## WHAT THE TASK REQUIRES
Retype word for word the line containing "Каша гречневая: 145 -> none" and each line that follows it in the records below, through the last one, with no pictures.

Top of TASK INPUTS

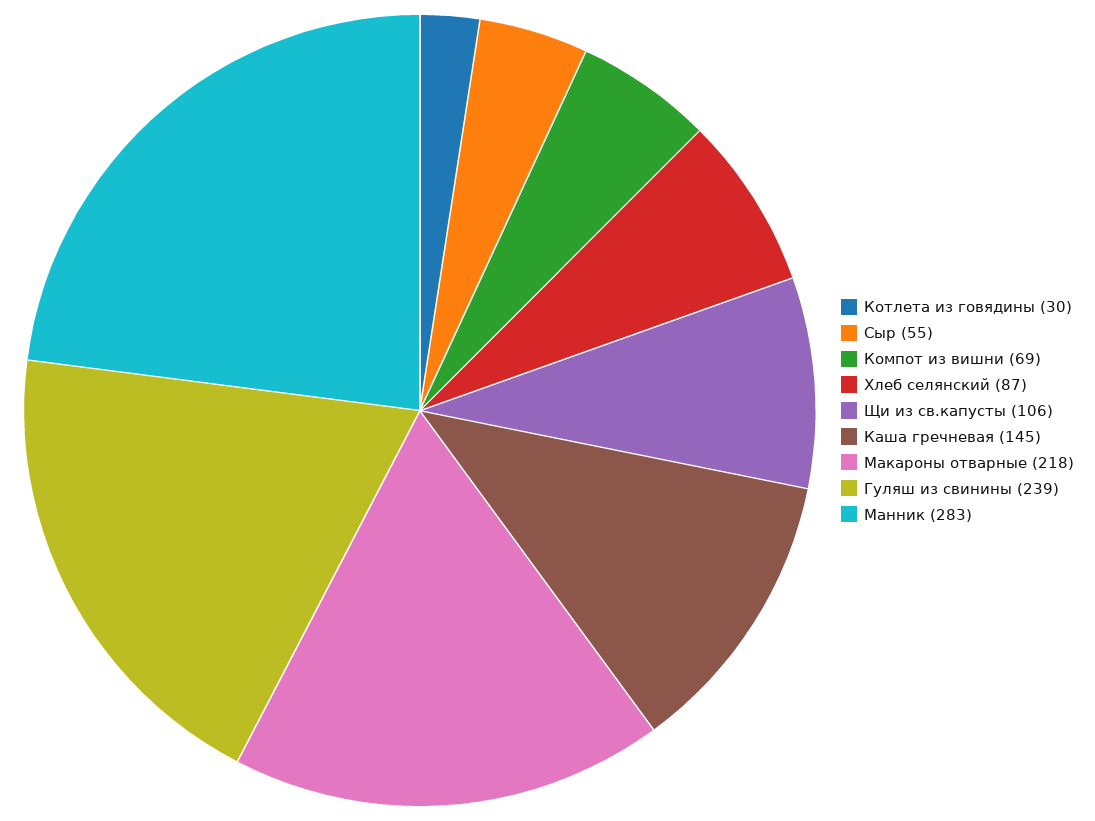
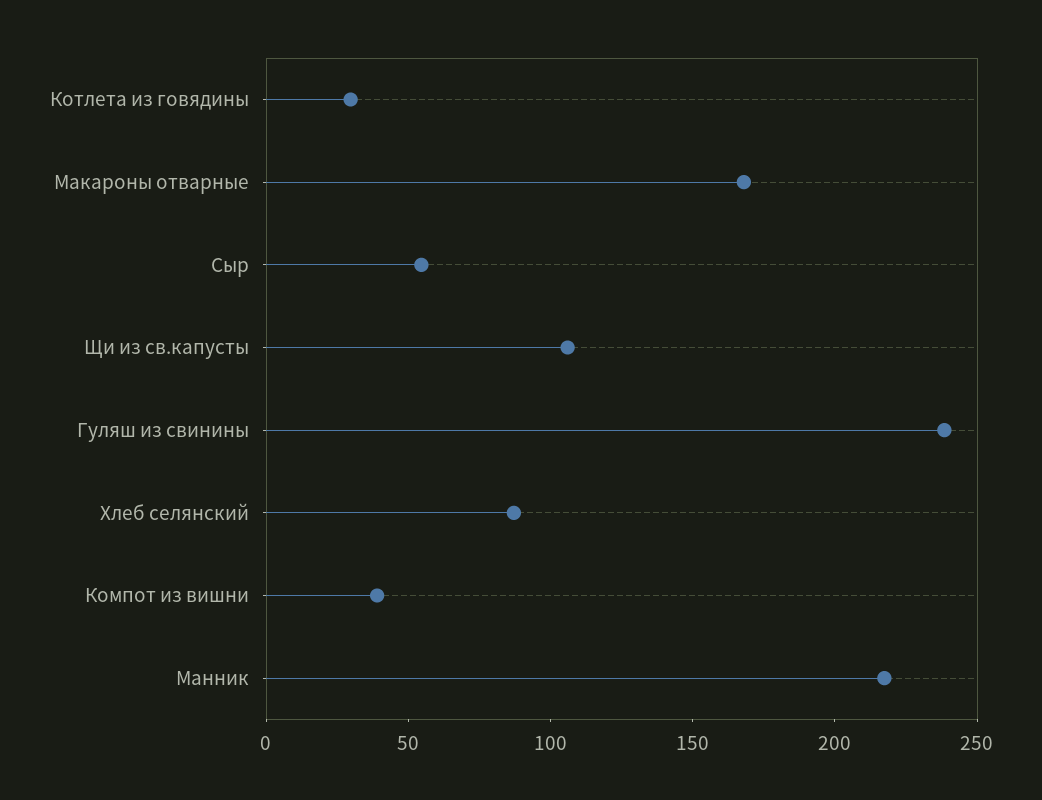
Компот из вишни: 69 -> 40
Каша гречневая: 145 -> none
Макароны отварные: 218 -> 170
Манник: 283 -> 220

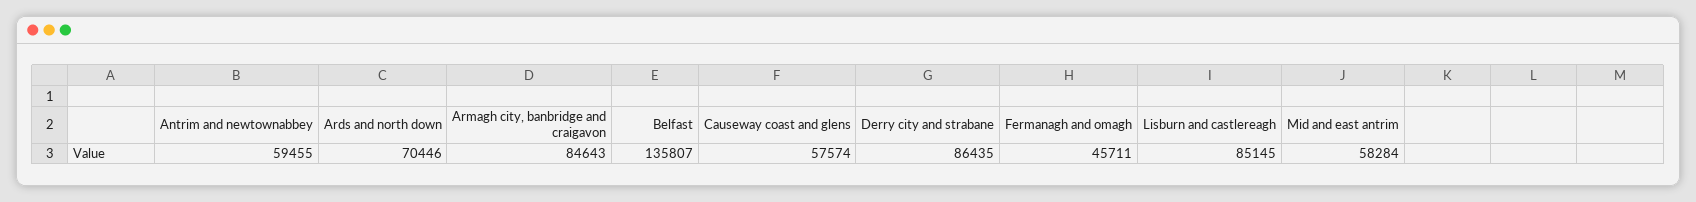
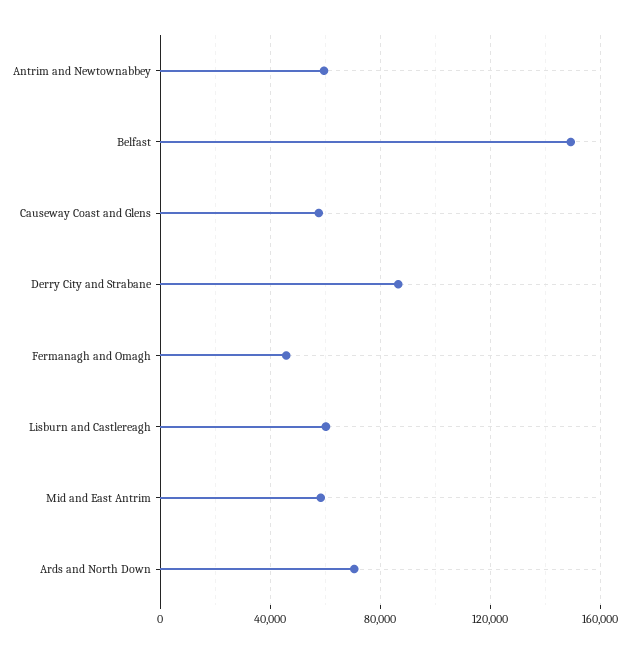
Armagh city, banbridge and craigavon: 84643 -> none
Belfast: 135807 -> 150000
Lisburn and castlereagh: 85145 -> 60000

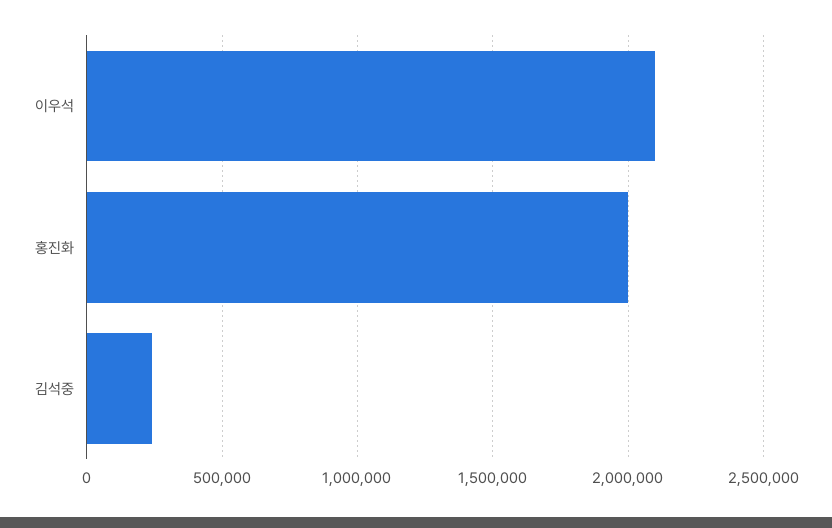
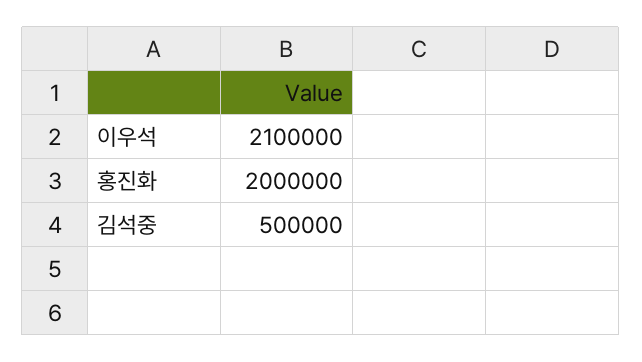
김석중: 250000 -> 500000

Bottom of TASK INPUTS

## WRITTEN SOLUTION
Каша гречневая: 145 -> none
Макароны отварные: 218 -> 170
Манник: 283 -> 220

Armagh city, banbridge and craigavon: 84643 -> none
Belfast: 135807 -> 150000
Lisburn and castlereagh: 85145 -> 60000

김석중: 250000 -> 500000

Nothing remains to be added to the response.